Minimize round-trips

Above all else, minimize the number of round trips to the server. NFS is based on the remote procedure call (RPC) paradigm; most operations require the client to send a request to the server and wait for a response that includes information required to make the next request. Read and write operations can be asynchronous and pipelined, but open, close, and metadata operations generally cannot. Each round trip can take as much time as reading or writing megabytes of bulk data. This means it is highly advantageous to open an input or output file once, at the beginning of your compute job, and hold it open for the entire length of the job as you read and write from the file, rather than constantly opening and closing files (even if it’s always the same file, doing so requires at least two, possibly three, round trips).

Avoid deep directory structures

Directory traversal is both particularly expensive and inherently serialized. Each directory in a pathname requires one or two additional round trips, depending on what action you are taking.

Avoid large directories

This seemingly conflicts with the previous recommendation, but it is also true that very large directories (containing hundreds of thousands of files or subdirectories) are expensive to operate on, and are particularly problematic for our backup system.

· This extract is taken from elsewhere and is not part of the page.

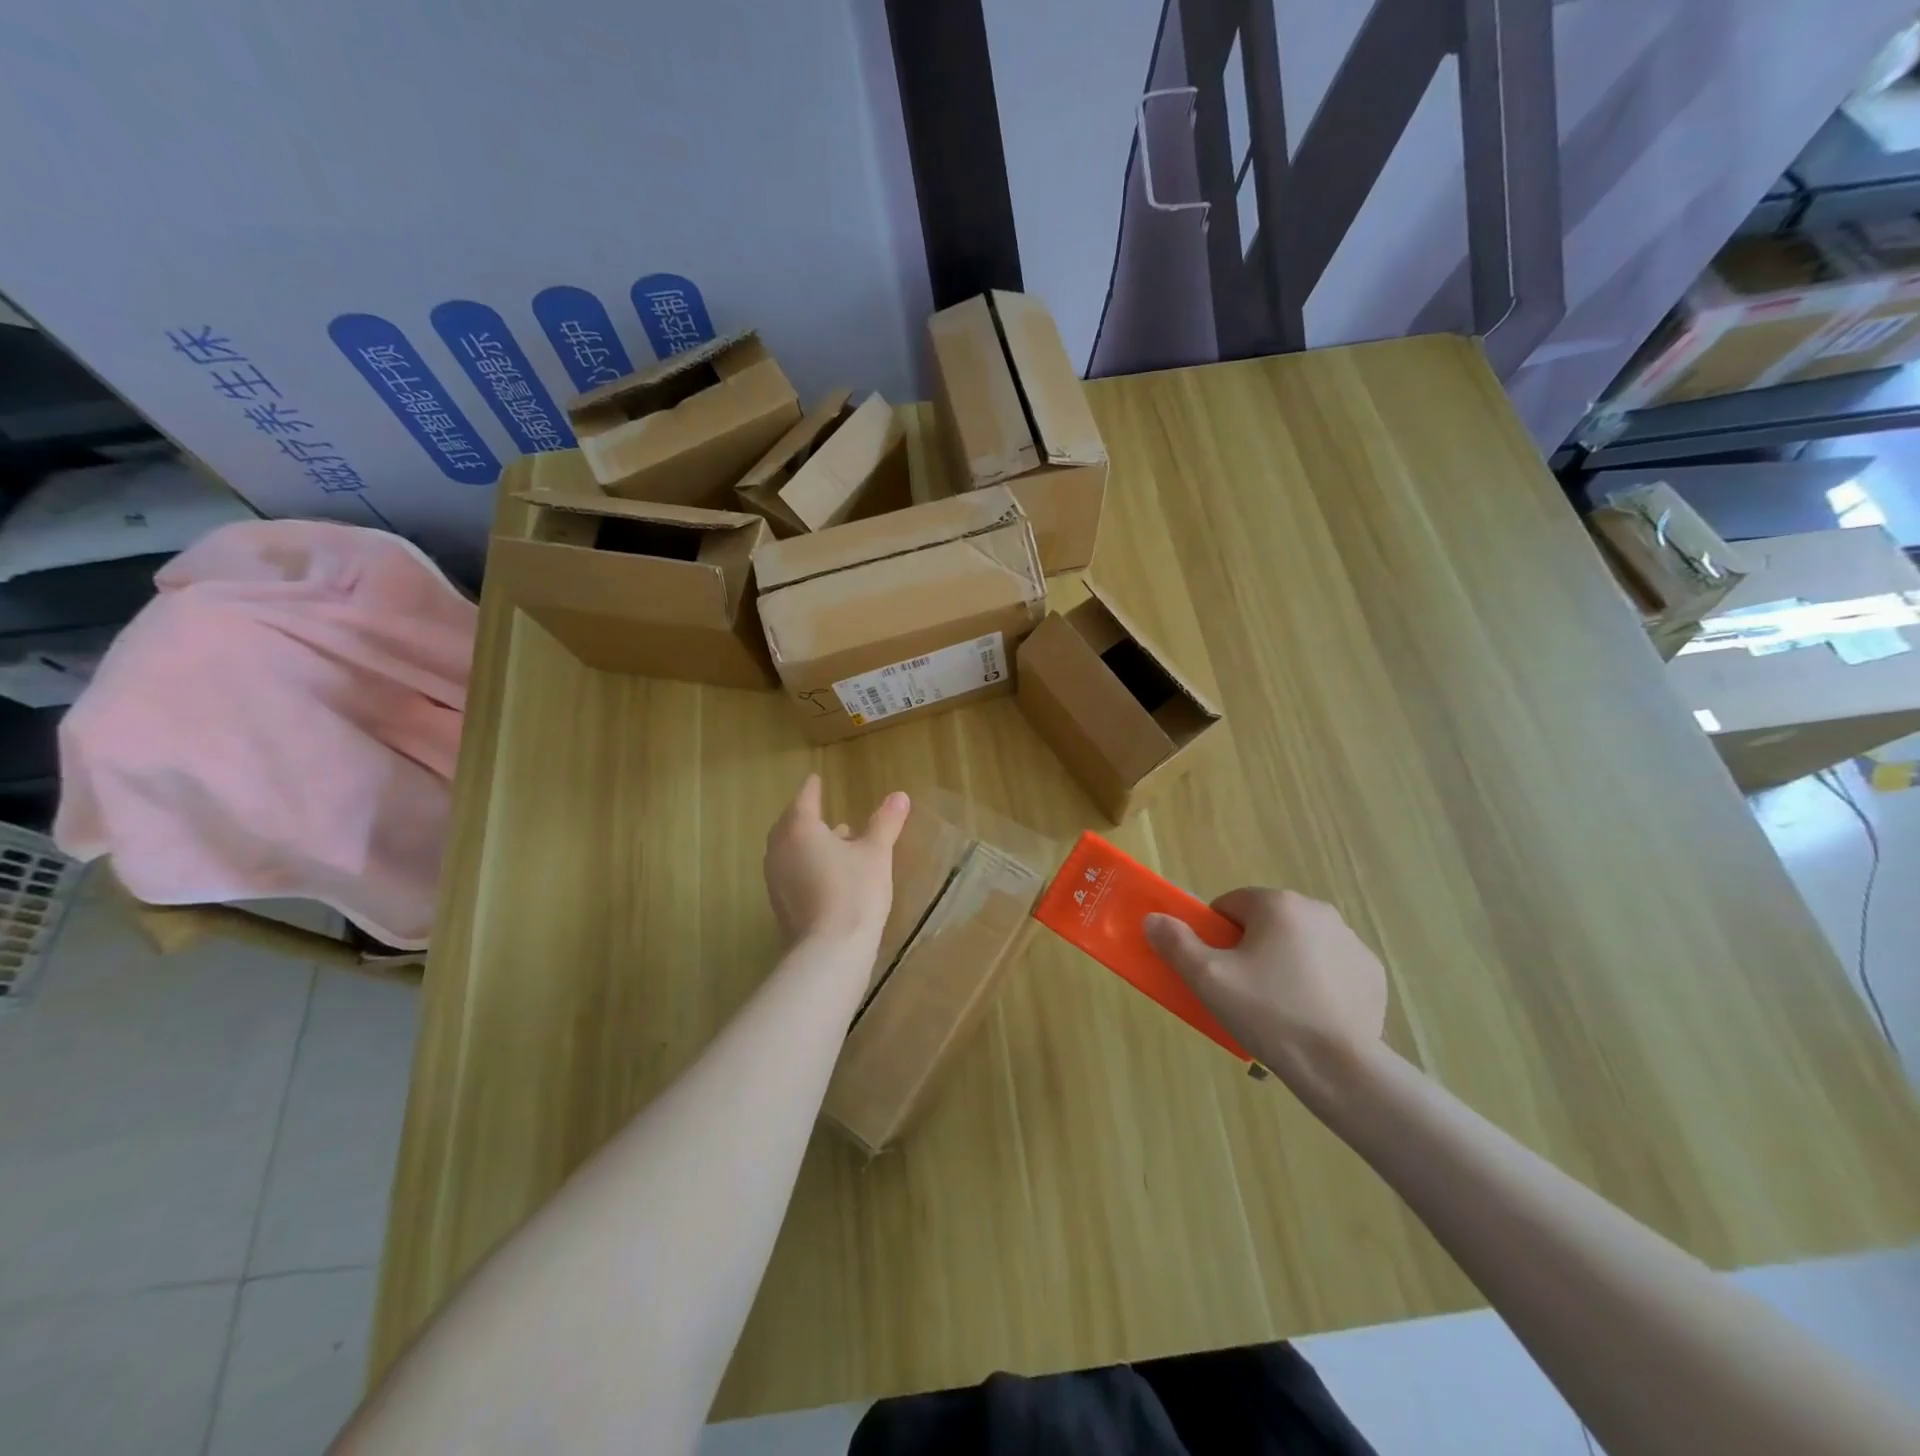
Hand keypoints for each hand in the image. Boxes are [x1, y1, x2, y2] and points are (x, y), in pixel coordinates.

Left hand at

Enumerate your data set once

A particularly slow operation we often see is traversing an entire file system to generate a list of files for training or analysis. If you are going to use the same dataset (or a subset of one) repeatedly, generate the list of files once, in a format that has just the information useful for your jobs, and cache it in a file. Then when your jobs run, they can read the index quickly and identify the files they will be working on without slow and expensive directory tree walking.

Use large files

We use a block size of 128 KiB for NFS. This means that opening and reading the entire contents of a file takes the same amount of time for any file of equal or smaller size. Reading multiple blocks at a time is substantially faster, because read RPCs can be pipelined — but only if the individual files you read are substantially larger than that.

If your data files are small and your compute cluster has sufficient local temporary space, we strongly recommend keeping your data set in an archive (tar or ZIP) on the server and extracting the files each job needs to local storage — this will likely take much less time overall than reading individual small files over NFS. There are libraries for all major languages that make it nearly as easy to access members of an archive as to access the file system. (Note that ZIP archives have a centralized directory structure that makes them superior for applications requiring random access.)

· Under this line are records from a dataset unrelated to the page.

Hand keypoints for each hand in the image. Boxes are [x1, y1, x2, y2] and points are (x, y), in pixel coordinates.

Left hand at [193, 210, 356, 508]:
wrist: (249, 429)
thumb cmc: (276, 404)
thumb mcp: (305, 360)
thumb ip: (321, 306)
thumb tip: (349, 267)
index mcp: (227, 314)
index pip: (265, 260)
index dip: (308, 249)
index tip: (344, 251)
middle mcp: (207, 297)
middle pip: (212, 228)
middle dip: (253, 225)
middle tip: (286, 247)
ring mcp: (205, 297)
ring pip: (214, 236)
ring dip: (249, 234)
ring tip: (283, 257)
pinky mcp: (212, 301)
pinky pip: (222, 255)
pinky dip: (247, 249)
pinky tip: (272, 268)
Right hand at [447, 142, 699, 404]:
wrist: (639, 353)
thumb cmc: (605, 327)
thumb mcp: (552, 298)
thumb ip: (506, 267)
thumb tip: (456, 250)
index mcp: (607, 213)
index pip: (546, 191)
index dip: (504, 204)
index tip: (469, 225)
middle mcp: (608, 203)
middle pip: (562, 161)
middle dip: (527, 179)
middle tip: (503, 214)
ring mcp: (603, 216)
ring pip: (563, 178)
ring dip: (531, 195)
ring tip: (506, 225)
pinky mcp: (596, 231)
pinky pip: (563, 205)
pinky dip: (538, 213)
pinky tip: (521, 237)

The situation is much the same when writing: better to save multi-gigabyte checkpoints or ZIP files of results than to write millions of individual files with only a few blocks of data in each. Note that writing to logs in append-only mode (e.g., >> redirection in the shell or a+ mode in the standard I/O library) is much more expensive than opening a file for plain writing (> or w+ mode) because each write operation is serialized (requiring two round trips).

In addition, modern disks have a 4 KiB (4,096-byte) sector size. This means that the smallest space any file can occupy on disk is (with our typical RAID-Z2 configuration) 12 KiB, meaning that there are two parity sectors for each sector of data, or 200% overhead. Larger files have much lower overhead, typically only 33% (again this depends on the storage subsystem’s configuration).

Don’t write into (near-)full file systems

As a file system gets full, it is more and more computationally expensive to find free space. In addition, most of our file systems are configured with compression enabled. When a file system is close to its storage quota, write operations are serialized in order to give a precise “out of quota” error to the exact write RPC that failed — which requires waiting for the data to finish being compressed. Writing at high speeds into a nearly full file system can completely hang the NFS server, as all available threads are stalled waiting for a slow write request to either commit or return an error.

Don’t run databases over NFS

NFS does not reliably provide the semantics expected by database engines, and lacks the expected performance characteristics. Run databases only on local storage.